Un Lexit articulé à une perspective internationaliste
Parmi les organisations défendant le Lexit, on compte le Socialist Workers Party, le Communist Party of Britain, Respect (de George Galloway), Counterfire, etc. Plusieurs de ces mouvements ont lancé la campagne de sortie de gauche Lexit, qui a notamment tenu un meeting internationaliste contre avec notamment des orateurs de France (CGT), Grèce (Antarsya), Irlande (People Before Profit) et Catalogne (CUP). Ces camarades pensent aussi qu’une défaite de Cameron, suivie sans doute par sa démission, aggraverait la crise de la droite et ouvrirait de nouvelles possibilités pour la gauche… une analyse qualifiée de « pas crédible » par les partisans à gauche du maintien.
Les organisations de la gauche de gauche qui soutiennent le maintien tiennent une série de meetings avec comme mot d’ordre « Une autre Europe est possible ». Pour eux, il s’agit plutôt de travailler à une convergence des luttes dans les différents pays d’Europe pour imposer d’autres politiques. Ce fut d’ailleurs initialement la position de l’auteur Tariq Ali, avant sa décision de faire campagne pour le Lexit. Parmi les organisations pour le maintien, on compte Socialist Resistance, Left Unity, Alliance for Worker’s Liberty (AWL), le Scottish Socialist Party, Sinn Fein en Irlande du Nord, Plaid Cymru (parti nationaliste gallois), etc.
Le débat continue
Comme avec tout référendum, faire un choix implique, le Jour-J, être dans le même « camp » que des gens avec qui l’on n’a rien en commun politiquement. Il est facile de reprocher aux partisans du Lexit de faire le jeu des eurosceptiques de droite, voire des fascistes, tout comme il est facile de reprocher aux partisans du maintien de faire le jeu de Cameron et du grand patronat.
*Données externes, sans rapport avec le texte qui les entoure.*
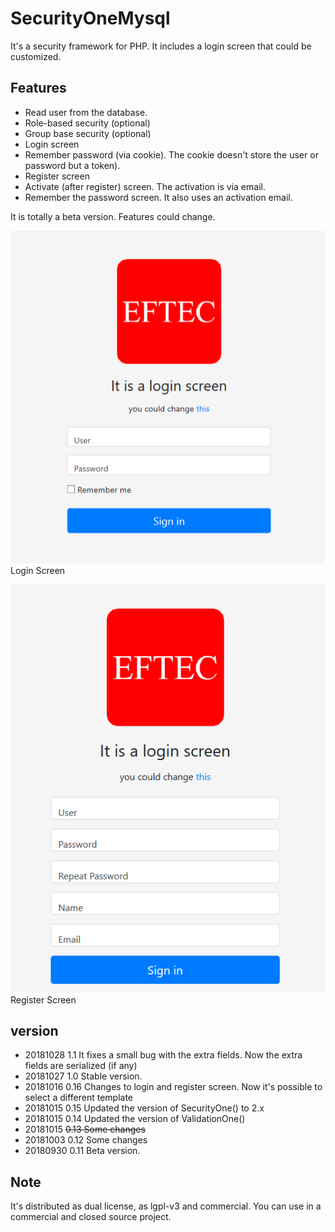 # SecurityOneMysql
It's a security framework for PHP. It includes a login screen that could be customized.

## Features
- Read user from the database.
- Role-based security (optional)
- Group base security (optional)
- Login screen
- Remember password (via cookie). The cookie doesn't store the user or password but a token).
- Register screen
- Activate (after register) screen. The activation is via email.
- Remember the password screen.  It also uses an activation email.


It is totally a beta version. Features could change.

![login](doc/login.png)  
Login Screen

![register](doc/register.png)  
Register Screen




## version

* 20181028 1.1 It fixes a small bug with the extra fields. Now the extra fields are serialized (if any)
* 20181027 1.0 Stable version.
* 20181016 0.16 Changes to login and register screen. Now it's possible to select a different template
* 20181015 0.15 Updated the version of SecurityOne() to 2.x
* 20181015 0.14 Updated the version of ValidationOne()
* 20181015 ~~0.13 Some changes~~
* 20181003 0.12 Some changes
* 20180930 0.11 Beta version.

## Note
 
It's distributed as dual license, as lgpl-v3 and commercial. You can use in a commercial and closed source project.
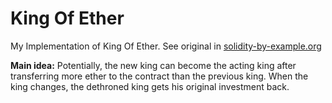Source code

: # King Of Ether

My Implementation of King Of Ether. See original in  [solidity-by-example.org](https://solidity-by-example.org/hacks/denial-of-service/) 

**Main idea:**
Potentially, the new king can become the acting king after transferring more ether to the contract than the previous king. When the king changes, the dethroned king gets his original investment back.
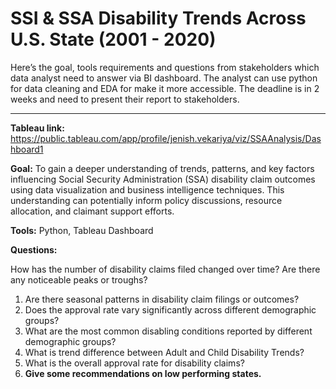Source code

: # SSI & SSA Disability Trends Across U.S. State (2001 - 2020)

Here’s the goal, tools requirements and questions from stakeholders which data analyst need to answer via BI dashboard. The analyst can use python for data cleaning and EDA for make it more accessible. The deadline is in 2 weeks and need to present their report to stakeholders.

---
**Tableau link:** https://public.tableau.com/app/profile/jenish.vekariya/viz/SSAAnalysis/Dashboard1

**Goal:** To gain a deeper understanding of trends, patterns, and key factors influencing Social Security Administration (SSA) disability claim outcomes using data visualization and business intelligence techniques. This understanding can potentially inform policy discussions, resource allocation, and claimant support efforts.

**Tools:** Python, Tableau Dashboard

**Questions:**

How has the number of disability claims filed changed over time? Are there any noticeable peaks or troughs?

1. Are there seasonal patterns in disability claim filings or outcomes?
2. Does the approval rate vary significantly across different demographic groups?
3. What are the most common disabling conditions reported by different demographic groups?
4. What is trend difference between Adult and Child Disability Trends?
5. What is the overall approval rate for disability claims? 
6. **Give some recommendations on low performing states.**
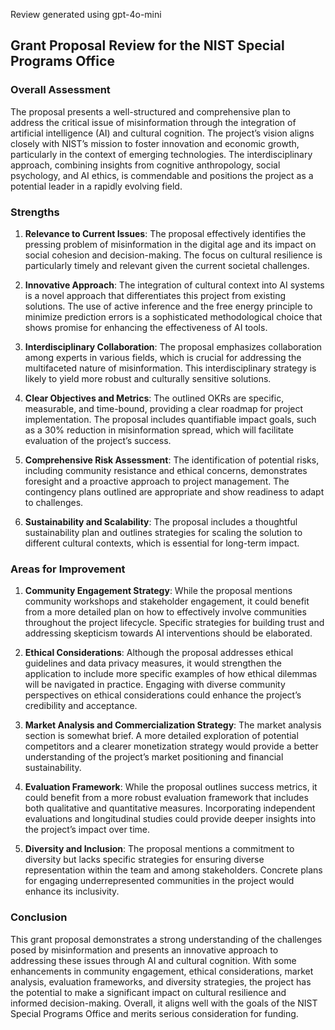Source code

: Review generated using gpt-4o-mini

## Grant Proposal Review for the NIST Special Programs Office

### Overall Assessment
The proposal presents a well-structured and comprehensive plan to address the critical issue of misinformation through the integration of artificial intelligence (AI) and cultural cognition. The project’s vision aligns closely with NIST’s mission to foster innovation and economic growth, particularly in the context of emerging technologies. The interdisciplinary approach, combining insights from cognitive anthropology, social psychology, and AI ethics, is commendable and positions the project as a potential leader in a rapidly evolving field.

### Strengths
1. **Relevance to Current Issues**: The proposal effectively identifies the pressing problem of misinformation in the digital age and its impact on social cohesion and decision-making. The focus on cultural resilience is particularly timely and relevant given the current societal challenges.

2. **Innovative Approach**: The integration of cultural context into AI systems is a novel approach that differentiates this project from existing solutions. The use of active inference and the free energy principle to minimize prediction errors is a sophisticated methodological choice that shows promise for enhancing the effectiveness of AI tools.

3. **Interdisciplinary Collaboration**: The proposal emphasizes collaboration among experts in various fields, which is crucial for addressing the multifaceted nature of misinformation. This interdisciplinary strategy is likely to yield more robust and culturally sensitive solutions.

4. **Clear Objectives and Metrics**: The outlined OKRs are specific, measurable, and time-bound, providing a clear roadmap for project implementation. The proposal includes quantifiable impact goals, such as a 30% reduction in misinformation spread, which will facilitate evaluation of the project’s success.

5. **Comprehensive Risk Assessment**: The identification of potential risks, including community resistance and ethical concerns, demonstrates foresight and a proactive approach to project management. The contingency plans outlined are appropriate and show readiness to adapt to challenges.

6. **Sustainability and Scalability**: The proposal includes a thoughtful sustainability plan and outlines strategies for scaling the solution to different cultural contexts, which is essential for long-term impact.

### Areas for Improvement
1. **Community Engagement Strategy**: While the proposal mentions community workshops and stakeholder engagement, it could benefit from a more detailed plan on how to effectively involve communities throughout the project lifecycle. Specific strategies for building trust and addressing skepticism towards AI interventions should be elaborated.

2. **Ethical Considerations**: Although the proposal addresses ethical guidelines and data privacy measures, it would strengthen the application to include more specific examples of how ethical dilemmas will be navigated in practice. Engaging with diverse community perspectives on ethical considerations could enhance the project’s credibility and acceptance.

3. **Market Analysis and Commercialization Strategy**: The market analysis section is somewhat brief. A more detailed exploration of potential competitors and a clearer monetization strategy would provide a better understanding of the project’s market positioning and financial sustainability.

4. **Evaluation Framework**: While the proposal outlines success metrics, it could benefit from a more robust evaluation framework that includes both qualitative and quantitative measures. Incorporating independent evaluations and longitudinal studies could provide deeper insights into the project’s impact over time.

5. **Diversity and Inclusion**: The proposal mentions a commitment to diversity but lacks specific strategies for ensuring diverse representation within the team and among stakeholders. Concrete plans for engaging underrepresented communities in the project would enhance its inclusivity.

### Conclusion
This grant proposal demonstrates a strong understanding of the challenges posed by misinformation and presents an innovative approach to addressing these issues through AI and cultural cognition. With some enhancements in community engagement, ethical considerations, market analysis, evaluation frameworks, and diversity strategies, the project has the potential to make a significant impact on cultural resilience and informed decision-making. Overall, it aligns well with the goals of the NIST Special Programs Office and merits serious consideration for funding.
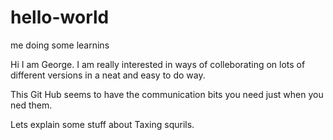 # hello-world
me doing some learnins

Hi I am George.  I am really interested in ways of colleborating on lots of different versions in a neat and easy to do way.

This Git Hub seems to have the communication bits you need just when you ned them. 

Lets explain some stuff about Taxing squrils.
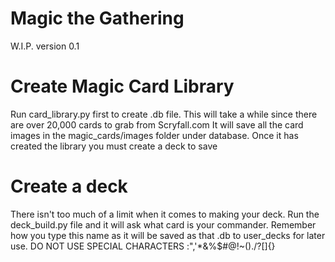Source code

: # Magic the Gathering
W.I.P. version 0.1
# Create Magic Card Library
Run card_library.py first to create .db file. This will take a while since there are over 20,000 cards to grab from Scryfall.com
It will save all the card images in the magic_cards/images folder under database.
Once it has created the library you must create a deck to save

# Create a deck 
There isn't too much of a limit when it comes to making your deck. Run the deck_build.py file and it will ask what card is your commander. Remember how you type this name as it will be saved as that .db to user_decks for later use. DO NOT USE SPECIAL CHARACTERS :",'*&%$#@!~()./?[]{}
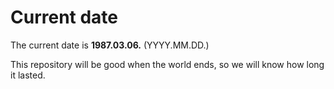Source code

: # Current date

The current date is **1987.03.06.** (YYYY.MM.DD.)

This repository will be good when the world ends, so we will know how long it lasted.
Mais pour l’essentiel le débat se fait sur le fond, aidé par le fait que les camarades des deux côtés font attention à se distinguer des deux campagnes officielles et des forces qui sont encore plus dangereuses. Il n’est pas question pour la campagne Lexit, par exemple, de s’associer de quelque façon que ce soit avec la droite nationaliste. Le débat continuera donc, jusqu’au 23 juin, et sans doute après.